Please output the data exactly, minus pictures.

-- MATERIAL PROVIDED follows --

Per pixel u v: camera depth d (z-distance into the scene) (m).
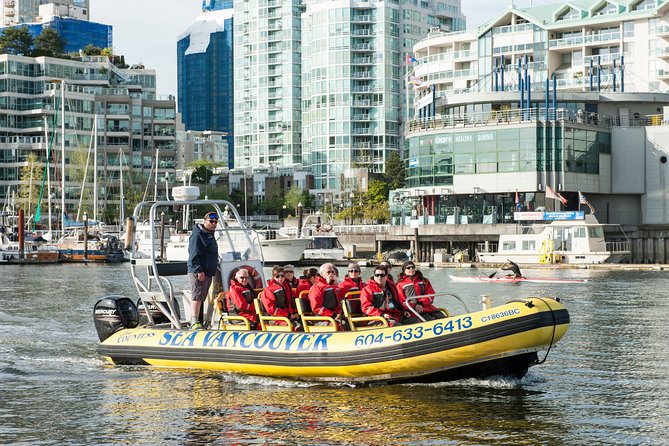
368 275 53.78
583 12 93.50
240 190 143.00
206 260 16.98
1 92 125.56
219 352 16.03
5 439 12.17
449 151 75.81
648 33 89.56
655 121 76.19
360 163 131.38
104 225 97.56
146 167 128.75
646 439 11.87
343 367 14.79
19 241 70.94
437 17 146.25
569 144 72.44
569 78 94.00
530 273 55.31
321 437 12.05
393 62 137.00
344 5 135.75
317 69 138.88
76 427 12.75
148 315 18.20
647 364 17.38
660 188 75.12
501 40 97.75
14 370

-- MATERIAL PROVIDED concluded --

EXERCISE SOLUTION:
Per pixel u v: camera depth d (z-distance into the scene) (m).
368 275 53.78
583 12 93.50
240 190 143.00
206 260 16.98
1 92 125.56
219 352 16.03
5 439 12.17
449 151 75.81
648 33 89.56
655 121 76.19
360 163 131.38
104 225 97.56
146 167 128.75
646 439 11.87
343 367 14.79
19 241 70.94
437 17 146.25
569 144 72.44
569 78 94.00
530 273 55.31
321 437 12.05
393 62 137.00
344 5 135.75
317 69 138.88
76 427 12.75
148 315 18.20
647 364 17.38
660 188 75.12
501 40 97.75
14 370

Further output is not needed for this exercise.